## Job item
Collect every line of the records that contains the word "carregamento" and copy each one out in full. Case counts when matching.

## Source data
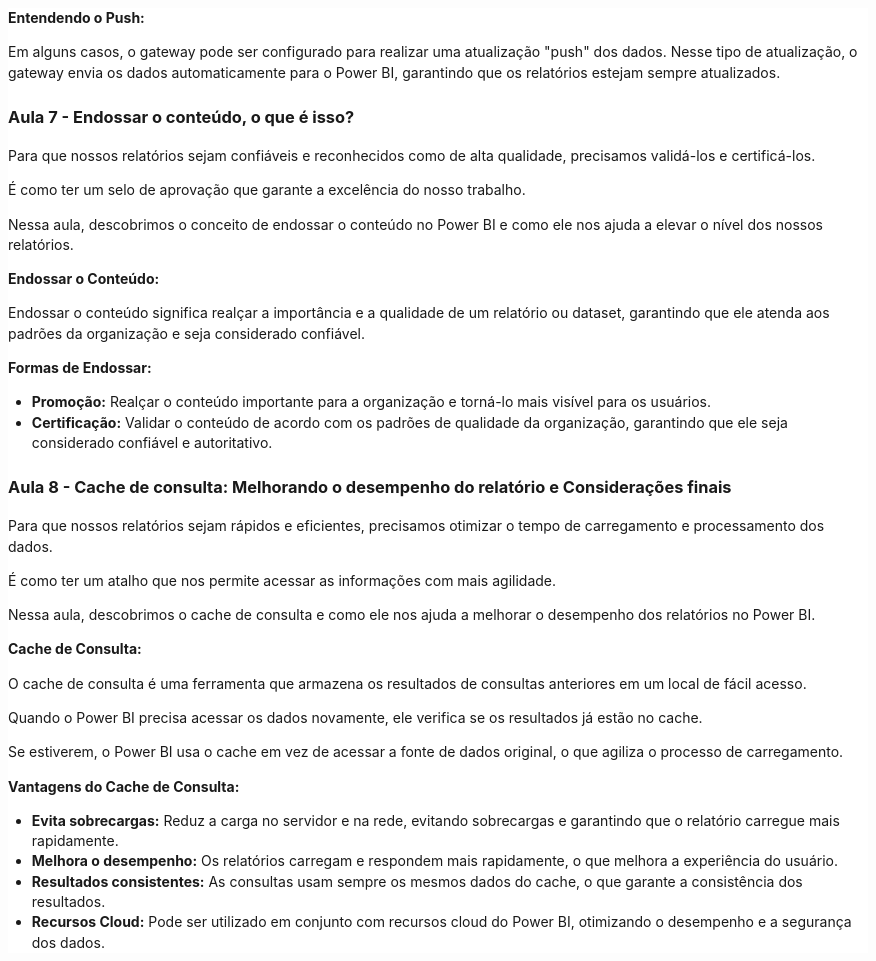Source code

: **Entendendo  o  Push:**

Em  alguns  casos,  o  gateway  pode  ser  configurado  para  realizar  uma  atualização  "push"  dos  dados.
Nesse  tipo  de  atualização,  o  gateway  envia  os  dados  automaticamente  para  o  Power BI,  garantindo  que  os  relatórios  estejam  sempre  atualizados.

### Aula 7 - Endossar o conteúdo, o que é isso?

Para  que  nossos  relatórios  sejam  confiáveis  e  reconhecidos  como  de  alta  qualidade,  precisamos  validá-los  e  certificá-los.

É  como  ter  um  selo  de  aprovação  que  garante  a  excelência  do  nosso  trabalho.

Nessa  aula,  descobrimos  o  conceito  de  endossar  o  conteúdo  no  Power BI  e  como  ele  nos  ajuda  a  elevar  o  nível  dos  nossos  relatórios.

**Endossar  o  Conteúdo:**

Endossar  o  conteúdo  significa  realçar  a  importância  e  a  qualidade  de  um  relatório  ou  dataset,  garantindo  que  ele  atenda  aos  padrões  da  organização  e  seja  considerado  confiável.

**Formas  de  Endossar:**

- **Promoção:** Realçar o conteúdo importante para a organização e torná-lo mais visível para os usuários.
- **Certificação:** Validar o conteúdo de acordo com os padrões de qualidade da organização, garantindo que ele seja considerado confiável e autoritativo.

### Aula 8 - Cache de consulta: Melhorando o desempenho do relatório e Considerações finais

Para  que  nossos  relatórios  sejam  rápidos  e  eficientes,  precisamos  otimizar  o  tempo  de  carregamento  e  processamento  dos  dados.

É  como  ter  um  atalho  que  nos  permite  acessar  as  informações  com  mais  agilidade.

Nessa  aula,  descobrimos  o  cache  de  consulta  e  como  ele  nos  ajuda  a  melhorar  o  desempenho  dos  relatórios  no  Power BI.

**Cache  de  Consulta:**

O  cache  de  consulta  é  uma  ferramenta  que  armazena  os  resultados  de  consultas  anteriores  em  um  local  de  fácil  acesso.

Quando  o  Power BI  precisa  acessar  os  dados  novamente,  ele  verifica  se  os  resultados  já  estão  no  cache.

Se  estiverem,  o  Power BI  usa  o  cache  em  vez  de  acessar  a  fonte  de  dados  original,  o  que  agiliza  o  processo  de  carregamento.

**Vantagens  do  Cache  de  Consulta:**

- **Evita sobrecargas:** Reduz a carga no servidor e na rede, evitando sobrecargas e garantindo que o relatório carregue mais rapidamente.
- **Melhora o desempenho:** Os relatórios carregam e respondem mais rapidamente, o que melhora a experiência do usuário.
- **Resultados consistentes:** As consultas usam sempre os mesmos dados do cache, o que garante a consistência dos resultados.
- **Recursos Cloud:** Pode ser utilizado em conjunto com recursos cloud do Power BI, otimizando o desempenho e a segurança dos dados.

...

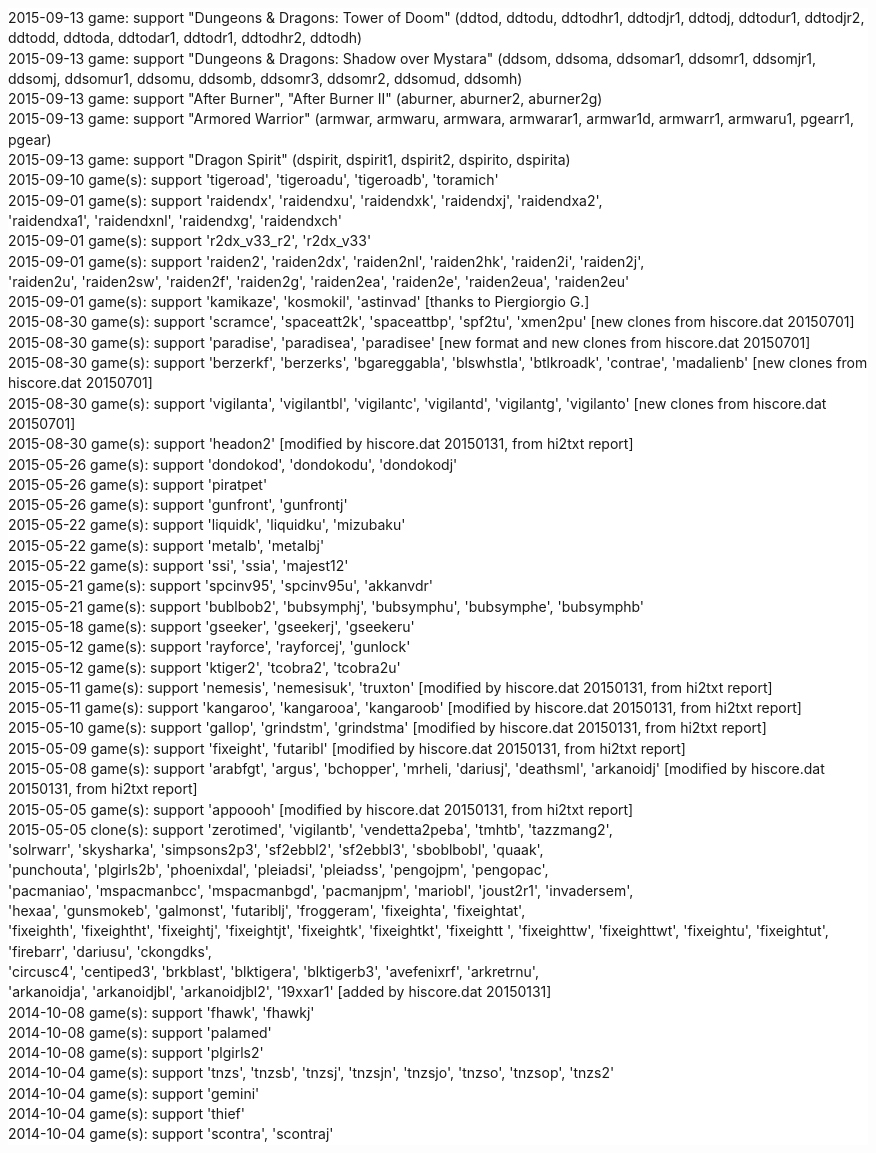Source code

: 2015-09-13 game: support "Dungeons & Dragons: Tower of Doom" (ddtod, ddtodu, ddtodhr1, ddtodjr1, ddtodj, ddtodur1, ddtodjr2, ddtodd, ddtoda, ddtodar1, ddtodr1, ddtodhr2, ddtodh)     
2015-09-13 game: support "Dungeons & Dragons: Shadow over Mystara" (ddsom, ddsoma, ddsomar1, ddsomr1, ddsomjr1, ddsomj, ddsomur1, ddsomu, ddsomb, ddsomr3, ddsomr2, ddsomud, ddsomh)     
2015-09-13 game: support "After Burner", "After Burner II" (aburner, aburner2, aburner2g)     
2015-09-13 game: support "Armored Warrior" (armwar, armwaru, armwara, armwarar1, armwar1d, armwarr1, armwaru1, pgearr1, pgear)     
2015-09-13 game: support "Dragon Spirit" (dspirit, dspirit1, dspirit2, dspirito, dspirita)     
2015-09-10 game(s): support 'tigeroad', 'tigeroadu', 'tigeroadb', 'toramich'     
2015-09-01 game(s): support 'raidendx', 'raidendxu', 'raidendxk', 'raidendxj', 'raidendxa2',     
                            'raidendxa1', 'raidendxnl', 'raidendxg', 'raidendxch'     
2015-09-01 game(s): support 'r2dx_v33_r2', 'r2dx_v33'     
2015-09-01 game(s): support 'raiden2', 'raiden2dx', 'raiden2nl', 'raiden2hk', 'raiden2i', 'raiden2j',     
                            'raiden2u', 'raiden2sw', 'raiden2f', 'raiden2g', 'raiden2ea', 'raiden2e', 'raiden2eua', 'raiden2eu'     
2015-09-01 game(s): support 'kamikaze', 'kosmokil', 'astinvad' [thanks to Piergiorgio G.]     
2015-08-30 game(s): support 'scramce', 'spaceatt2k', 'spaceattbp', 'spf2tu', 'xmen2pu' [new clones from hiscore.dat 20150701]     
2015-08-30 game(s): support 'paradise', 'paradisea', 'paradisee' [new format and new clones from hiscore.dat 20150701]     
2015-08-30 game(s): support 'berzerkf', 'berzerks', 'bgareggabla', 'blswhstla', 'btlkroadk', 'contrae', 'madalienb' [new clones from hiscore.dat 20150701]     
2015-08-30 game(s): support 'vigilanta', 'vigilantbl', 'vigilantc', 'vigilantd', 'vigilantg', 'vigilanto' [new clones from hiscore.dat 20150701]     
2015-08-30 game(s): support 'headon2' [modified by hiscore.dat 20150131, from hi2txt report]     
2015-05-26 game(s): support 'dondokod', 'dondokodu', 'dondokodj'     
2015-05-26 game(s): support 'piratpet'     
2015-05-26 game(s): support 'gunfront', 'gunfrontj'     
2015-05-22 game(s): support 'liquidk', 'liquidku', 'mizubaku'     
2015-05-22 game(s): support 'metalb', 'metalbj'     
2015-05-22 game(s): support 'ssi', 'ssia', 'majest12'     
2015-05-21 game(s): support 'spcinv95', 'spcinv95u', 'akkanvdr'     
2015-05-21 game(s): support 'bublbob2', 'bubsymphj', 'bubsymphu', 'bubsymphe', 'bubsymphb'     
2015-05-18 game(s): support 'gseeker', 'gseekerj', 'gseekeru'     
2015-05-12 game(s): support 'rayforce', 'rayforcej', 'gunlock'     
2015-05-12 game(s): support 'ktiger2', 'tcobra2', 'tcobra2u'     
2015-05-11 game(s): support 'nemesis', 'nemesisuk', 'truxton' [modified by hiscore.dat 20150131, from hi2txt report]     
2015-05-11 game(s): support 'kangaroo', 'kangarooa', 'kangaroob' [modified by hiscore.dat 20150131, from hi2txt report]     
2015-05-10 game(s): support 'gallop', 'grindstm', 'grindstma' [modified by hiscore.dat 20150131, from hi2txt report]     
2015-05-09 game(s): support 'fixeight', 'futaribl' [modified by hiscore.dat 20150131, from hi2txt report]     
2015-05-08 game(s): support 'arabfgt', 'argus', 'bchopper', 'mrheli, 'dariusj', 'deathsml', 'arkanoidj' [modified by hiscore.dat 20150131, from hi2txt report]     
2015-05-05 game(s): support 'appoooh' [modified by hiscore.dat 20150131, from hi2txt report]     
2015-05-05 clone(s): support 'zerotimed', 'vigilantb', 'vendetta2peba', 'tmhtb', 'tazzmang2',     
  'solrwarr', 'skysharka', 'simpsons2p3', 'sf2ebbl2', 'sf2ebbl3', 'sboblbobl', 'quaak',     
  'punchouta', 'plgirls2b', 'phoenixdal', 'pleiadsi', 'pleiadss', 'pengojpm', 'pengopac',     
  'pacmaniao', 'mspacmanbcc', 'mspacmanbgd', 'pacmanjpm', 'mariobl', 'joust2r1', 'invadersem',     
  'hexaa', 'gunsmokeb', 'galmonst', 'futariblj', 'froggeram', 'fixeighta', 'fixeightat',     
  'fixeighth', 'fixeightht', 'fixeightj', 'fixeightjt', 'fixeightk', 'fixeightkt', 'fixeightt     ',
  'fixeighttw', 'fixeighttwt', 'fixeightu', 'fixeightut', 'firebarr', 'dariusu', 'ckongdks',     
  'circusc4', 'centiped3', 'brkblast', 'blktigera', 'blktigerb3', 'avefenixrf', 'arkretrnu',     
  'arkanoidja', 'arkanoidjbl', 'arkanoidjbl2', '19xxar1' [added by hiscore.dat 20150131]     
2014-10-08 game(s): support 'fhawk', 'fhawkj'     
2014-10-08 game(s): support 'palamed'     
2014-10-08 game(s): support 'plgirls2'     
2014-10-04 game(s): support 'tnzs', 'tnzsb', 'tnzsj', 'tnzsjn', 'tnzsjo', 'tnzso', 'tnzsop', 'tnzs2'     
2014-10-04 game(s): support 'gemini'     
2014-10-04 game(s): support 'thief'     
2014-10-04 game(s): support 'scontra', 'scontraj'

...

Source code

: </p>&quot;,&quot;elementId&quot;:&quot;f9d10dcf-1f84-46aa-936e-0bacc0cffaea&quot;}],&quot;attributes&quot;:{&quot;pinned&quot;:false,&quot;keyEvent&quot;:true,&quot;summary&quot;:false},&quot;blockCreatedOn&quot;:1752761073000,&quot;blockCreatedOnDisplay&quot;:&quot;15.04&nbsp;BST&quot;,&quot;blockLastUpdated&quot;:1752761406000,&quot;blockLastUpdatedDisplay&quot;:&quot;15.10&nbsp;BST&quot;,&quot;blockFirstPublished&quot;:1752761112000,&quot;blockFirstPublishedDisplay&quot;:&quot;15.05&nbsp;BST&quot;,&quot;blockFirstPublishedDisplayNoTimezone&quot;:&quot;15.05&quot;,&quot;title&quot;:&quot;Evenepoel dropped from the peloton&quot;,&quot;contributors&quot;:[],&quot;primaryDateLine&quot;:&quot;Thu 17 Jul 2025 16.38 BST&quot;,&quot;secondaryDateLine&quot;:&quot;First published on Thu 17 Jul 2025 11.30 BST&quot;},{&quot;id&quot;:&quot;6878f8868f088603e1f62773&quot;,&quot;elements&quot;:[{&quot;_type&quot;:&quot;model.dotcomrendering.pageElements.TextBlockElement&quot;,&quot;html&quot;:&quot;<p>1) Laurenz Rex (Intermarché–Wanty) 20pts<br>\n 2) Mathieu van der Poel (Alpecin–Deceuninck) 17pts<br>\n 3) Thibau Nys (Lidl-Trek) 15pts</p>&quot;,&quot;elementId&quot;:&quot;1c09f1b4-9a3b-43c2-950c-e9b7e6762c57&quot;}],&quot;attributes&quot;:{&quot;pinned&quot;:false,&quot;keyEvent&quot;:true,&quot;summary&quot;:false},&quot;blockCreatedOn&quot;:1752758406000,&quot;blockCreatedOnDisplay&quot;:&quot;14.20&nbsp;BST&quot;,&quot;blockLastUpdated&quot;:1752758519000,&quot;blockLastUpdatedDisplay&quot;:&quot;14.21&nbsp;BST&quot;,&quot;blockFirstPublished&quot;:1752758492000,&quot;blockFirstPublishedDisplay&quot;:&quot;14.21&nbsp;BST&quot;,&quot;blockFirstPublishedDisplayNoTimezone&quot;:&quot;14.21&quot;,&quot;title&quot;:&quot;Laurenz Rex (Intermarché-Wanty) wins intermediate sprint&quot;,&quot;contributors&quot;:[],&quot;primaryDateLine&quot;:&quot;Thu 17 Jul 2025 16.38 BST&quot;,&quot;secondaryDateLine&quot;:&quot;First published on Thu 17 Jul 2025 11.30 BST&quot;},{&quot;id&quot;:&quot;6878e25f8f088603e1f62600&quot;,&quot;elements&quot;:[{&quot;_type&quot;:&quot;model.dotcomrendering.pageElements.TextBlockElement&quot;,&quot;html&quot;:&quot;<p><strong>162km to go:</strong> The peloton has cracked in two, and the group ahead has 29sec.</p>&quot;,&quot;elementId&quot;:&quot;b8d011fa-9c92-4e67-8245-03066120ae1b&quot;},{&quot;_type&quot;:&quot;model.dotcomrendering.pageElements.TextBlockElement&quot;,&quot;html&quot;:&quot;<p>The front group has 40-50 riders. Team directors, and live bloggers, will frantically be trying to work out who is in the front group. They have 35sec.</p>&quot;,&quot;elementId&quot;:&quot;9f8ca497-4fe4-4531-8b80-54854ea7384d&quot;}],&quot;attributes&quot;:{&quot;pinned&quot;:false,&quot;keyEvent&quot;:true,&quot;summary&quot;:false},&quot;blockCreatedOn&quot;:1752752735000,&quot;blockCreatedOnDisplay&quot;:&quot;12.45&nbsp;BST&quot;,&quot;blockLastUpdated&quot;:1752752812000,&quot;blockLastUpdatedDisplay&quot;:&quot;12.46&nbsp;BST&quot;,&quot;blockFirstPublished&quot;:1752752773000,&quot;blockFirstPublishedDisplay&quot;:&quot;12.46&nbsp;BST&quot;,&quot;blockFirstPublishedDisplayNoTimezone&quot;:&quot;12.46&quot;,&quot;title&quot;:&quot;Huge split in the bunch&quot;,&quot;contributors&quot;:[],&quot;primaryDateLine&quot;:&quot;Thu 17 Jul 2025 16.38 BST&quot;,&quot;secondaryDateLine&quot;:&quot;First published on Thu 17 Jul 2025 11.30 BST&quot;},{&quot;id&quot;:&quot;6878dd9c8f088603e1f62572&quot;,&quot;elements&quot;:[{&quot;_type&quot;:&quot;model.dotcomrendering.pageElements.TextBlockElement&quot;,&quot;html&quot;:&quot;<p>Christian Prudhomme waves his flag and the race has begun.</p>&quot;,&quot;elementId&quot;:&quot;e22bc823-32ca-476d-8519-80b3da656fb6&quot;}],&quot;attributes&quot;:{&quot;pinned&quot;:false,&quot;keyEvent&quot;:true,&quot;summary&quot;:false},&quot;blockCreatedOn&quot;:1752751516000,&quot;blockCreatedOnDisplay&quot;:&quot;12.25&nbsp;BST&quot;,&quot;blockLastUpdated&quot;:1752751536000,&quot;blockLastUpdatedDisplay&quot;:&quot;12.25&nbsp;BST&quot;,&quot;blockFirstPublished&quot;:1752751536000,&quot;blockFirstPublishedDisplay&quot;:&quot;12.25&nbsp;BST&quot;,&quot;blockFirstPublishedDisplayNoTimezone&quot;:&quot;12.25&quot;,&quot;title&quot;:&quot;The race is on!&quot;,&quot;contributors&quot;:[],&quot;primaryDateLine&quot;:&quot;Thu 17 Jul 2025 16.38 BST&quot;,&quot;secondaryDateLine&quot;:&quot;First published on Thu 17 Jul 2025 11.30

## Exercise response
Para  que  nossos  relatórios  sejam  rápidos  e  eficientes,  precisamos  otimizar  o  tempo  de  carregamento  e  processamento  dos  dados.
Se  estiverem,  o  Power BI  usa  o  cache  em  vez  de  acessar  a  fonte  de  dados  original,  o  que  agiliza  o  processo  de  carregamento.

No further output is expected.